Scars are by definition permanent, so will always be there. Initially scars can be red and with time should fade through pink to ultimately be pale and flat. Occasionally scars can become hypertrophic or keloid whereby they are raised, red, lumpy, itchy and unsightly or can stretch to become wider.

Altered sensation
The nerves supplying the labia can be damaged during the surgery resulting in your labia feeling numb after surgery. This usually recovers with time, however permanent loss of or reduced sensation can happen.
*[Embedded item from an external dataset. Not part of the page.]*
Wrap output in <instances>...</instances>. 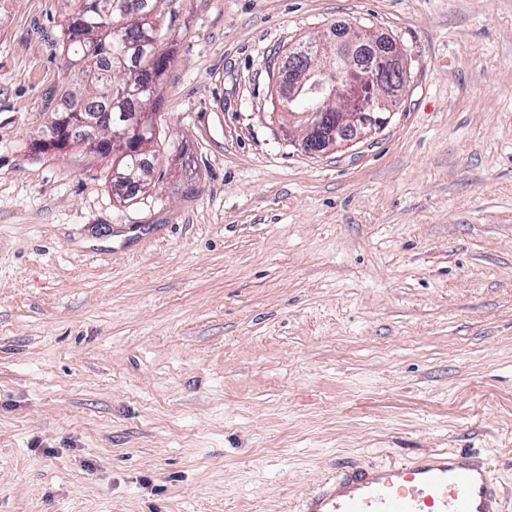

No two labia are ever completely symmetrical. Despite best efforts to make them as symmetrical as is possible, minor asymmetries will remain after surgery. Very occasionally a notable asymmetry can occur that requires further surgery to adjust.

Skin necrosis
Very rarely the blood supply to the skin of the labia can be compromised resulting in skin dying. This is managed, should it occur, with dressings until healed. Very occasionally the scar requires revising.

Wound breakdown
Very occasionally some of the wound can come apart for a multitude of reasons. This is almost always small enough to manage conservatively with ointment, allowing nature time to heal the area. Should any scar that forms be unsightly or an issue then this can always be revised at a later date, often under a local anaesthetic such as those used by the Dentists if putting your teeth to sleep for a filling etc.

Under or over correction
Occasionally the chest can be either under or over corrected, possibly requiring ‘touch up surgery’. Any further surgery is at a cost to the patient financially and with time off work.